** Opening Input for this task block **
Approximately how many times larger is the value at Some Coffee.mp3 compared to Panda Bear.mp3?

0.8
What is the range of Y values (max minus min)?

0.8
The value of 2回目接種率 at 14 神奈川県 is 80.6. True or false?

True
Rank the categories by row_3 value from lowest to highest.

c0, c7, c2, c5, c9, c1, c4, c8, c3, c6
** Closing Input for this task block **
** Opening Input for this task block **
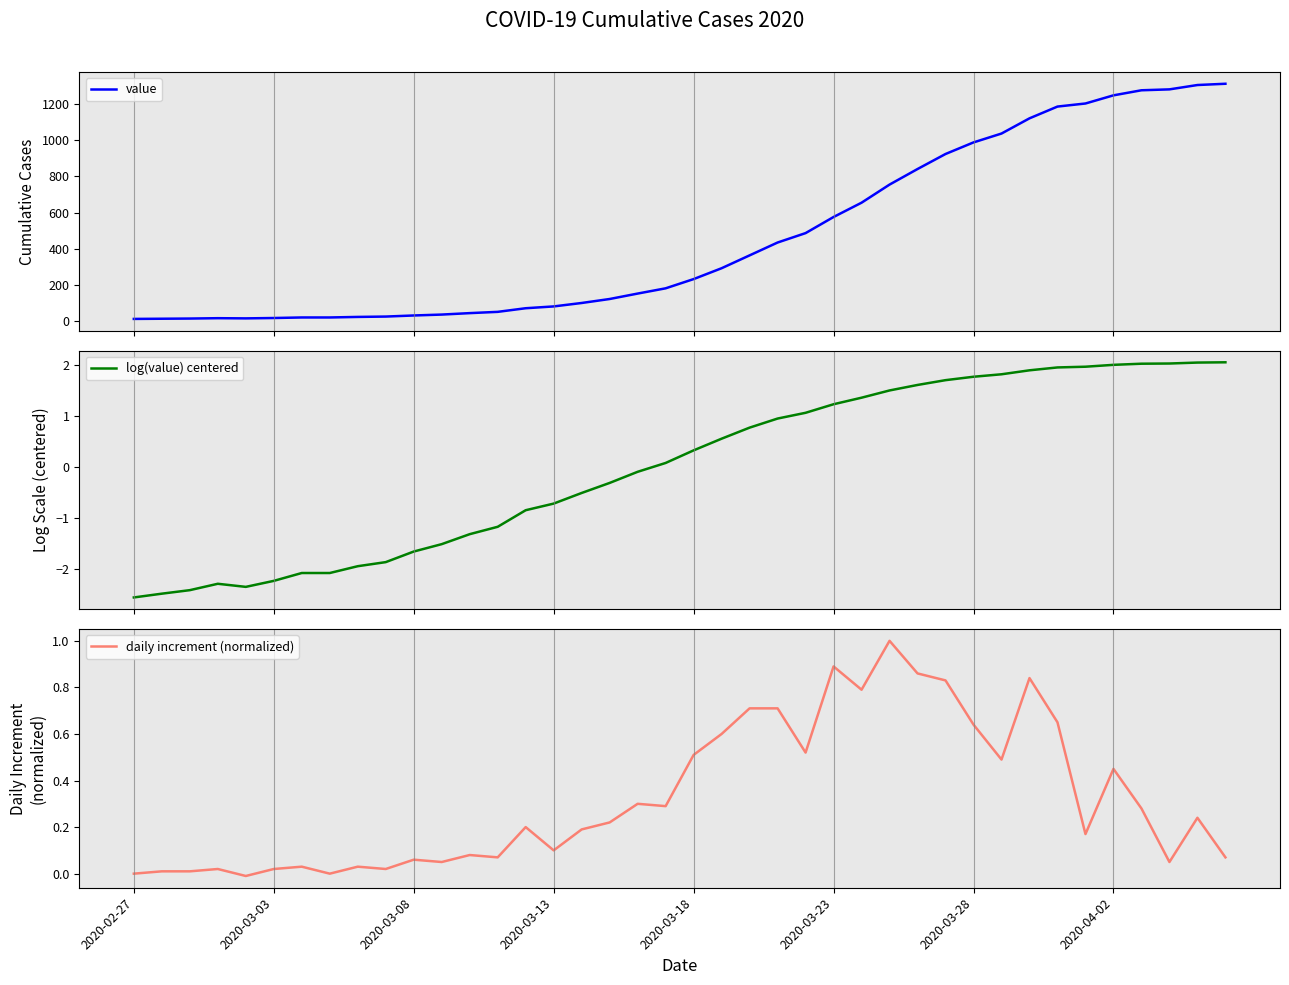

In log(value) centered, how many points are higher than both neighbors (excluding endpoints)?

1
** Closing Input for this task block **
** Opening Input for this task block **
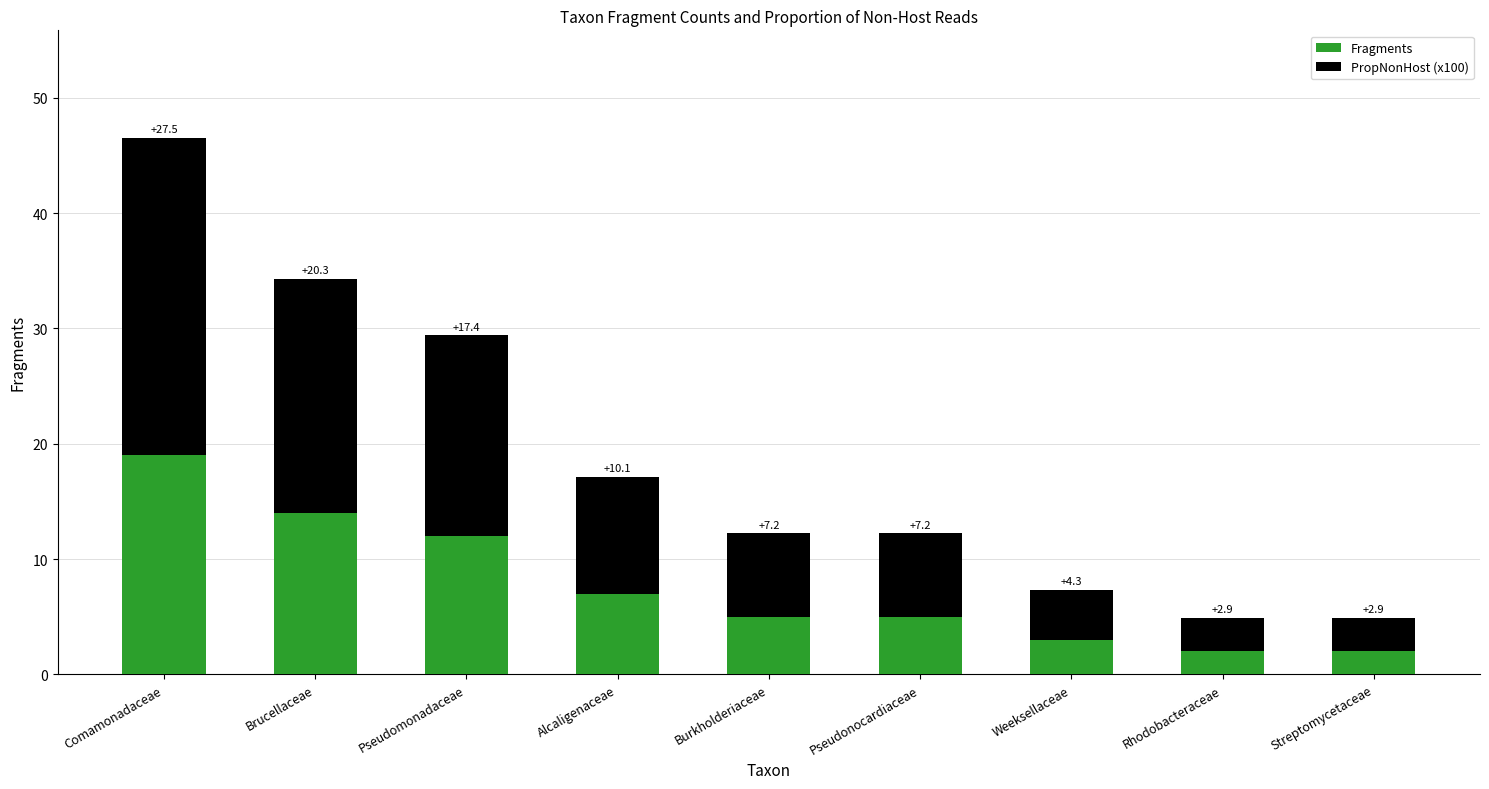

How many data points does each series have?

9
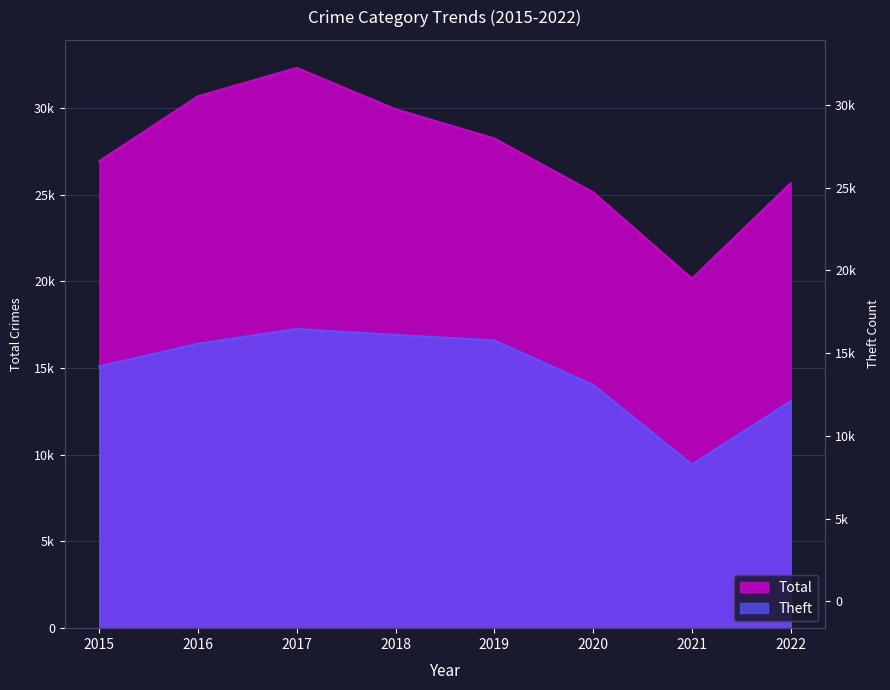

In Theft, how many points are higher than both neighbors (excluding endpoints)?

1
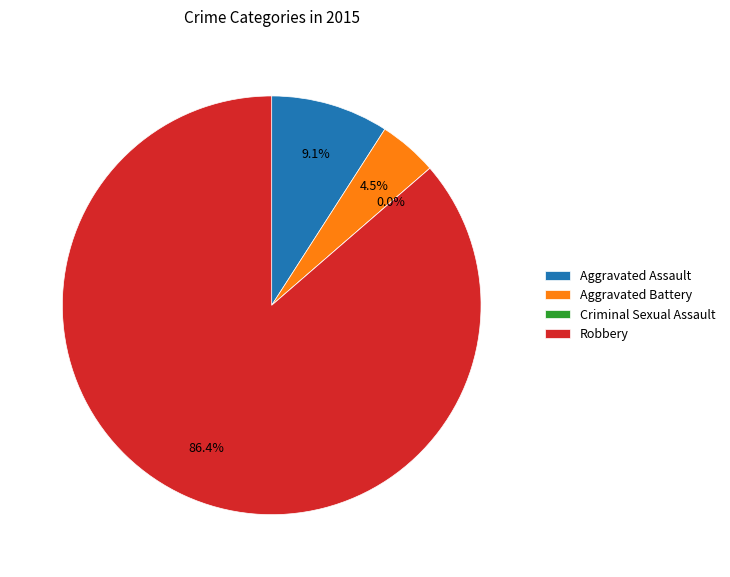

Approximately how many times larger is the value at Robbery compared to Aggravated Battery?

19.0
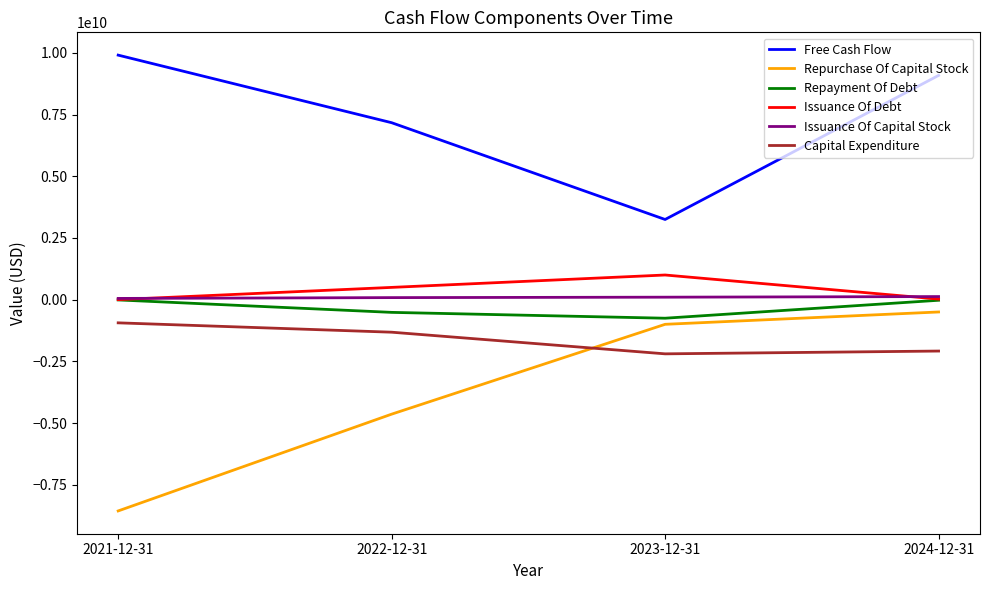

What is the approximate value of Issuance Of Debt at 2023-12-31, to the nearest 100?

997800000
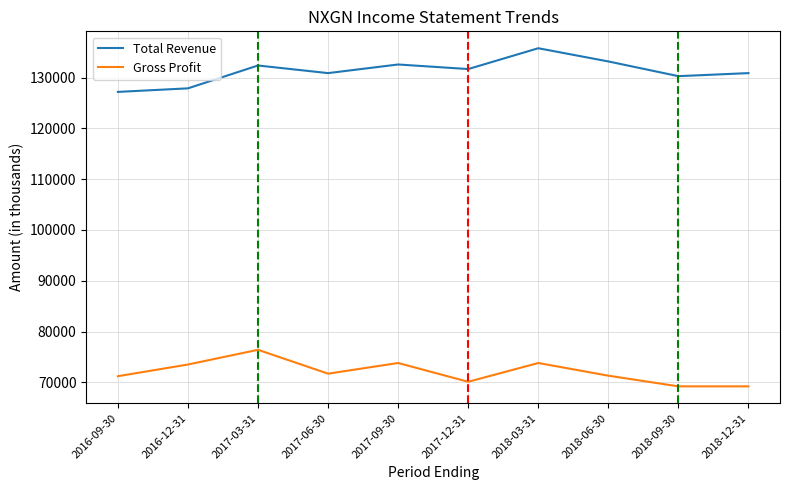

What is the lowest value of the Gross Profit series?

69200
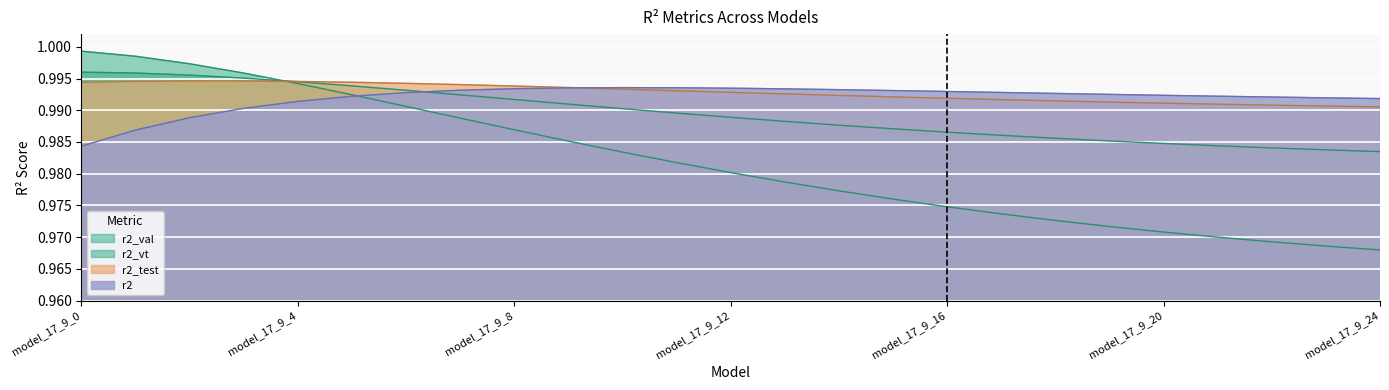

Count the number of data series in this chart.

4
** Closing Input for this task block **
→ What you should do:
Pull out every line of the material above that contains the string "points", matching case exactly.

→ Response below:
In log(value) centered, how many points are higher than both neighbors (excluding endpoints)?
How many data points does each series have?
In Theft, how many points are higher than both neighbors (excluding endpoints)?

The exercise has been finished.